Ike Francis has also had his share of accolades. He won a Painting award from the Spanish Embassy in Nigeria; and more recently, won the third place prize at the last Lagos Black Heritage Festival organised with sponsorship from the Catalina de Medici Foundation, Italy, two years ago. I visited his hotel by the seaside in Oniru, Lagos, where he and about twenty-nine other shortlisted painters were lodged by the organisers of the LBHF Art Competition. I had been among the hundreds of artists interviewed prior to the beginning of the contest, at the Civic Centre, Lagos. I was not lucky to be nominated as one of the finalists, though I was pleased to have participated in some artistic event alongside other artists.
Another interesting relationship in his life, and work, was the long-term friendship between him and Sam Ovraiti. Both artists’ works share great similarities in their composition and execution of female figures- the tall slim figures with hair falling across their faces, all formed in broken kaleidoscope of colours. The major differentiating factor in their works, for me, is in the use of media- Ovraiti is a master of Watercolour while Ike Francis works mainly with Acrylics.

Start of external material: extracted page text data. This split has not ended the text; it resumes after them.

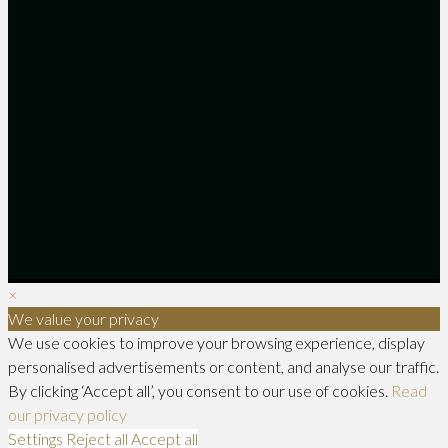
×
We value your privacy
We use cookies to improve your browsing experience, display
personalised advertisements or content, and analyse our traffic.
By clicking ‘Accept all’, you consent to our use of cookies.
Read
our privacy policy
Settings
Reject all
Accept all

Ike Francis is truly my brother, a kindred spirit that has shared life, laughter and Art with me. I recall how nicely he cooked some catfish we caught trapped in some abandoned fishnet at the nearby stream in the village. We have strategized together about making it big, chased after women together like every other full-blooded jolly fellow, gone fishing at the stream, slept and eaten together. In fact, he left for Port Harcourt from my house today. He is Professor Aniakor’s first son, and still visits Aniakor in Calabar to receive mentorship and fatherly advice on sundry matters. Hail, Ike Francis aka Iyke-kindred aka Ikechukwu Okoronkwo, you are one of us, Umu-Uli.
We are still making plans to make it big as Artists someday soon. Our paths still criss-cross. Presently, he teaches Art in University of Port Harcourt and is struggling to finish a Doctorate Degree program there as well.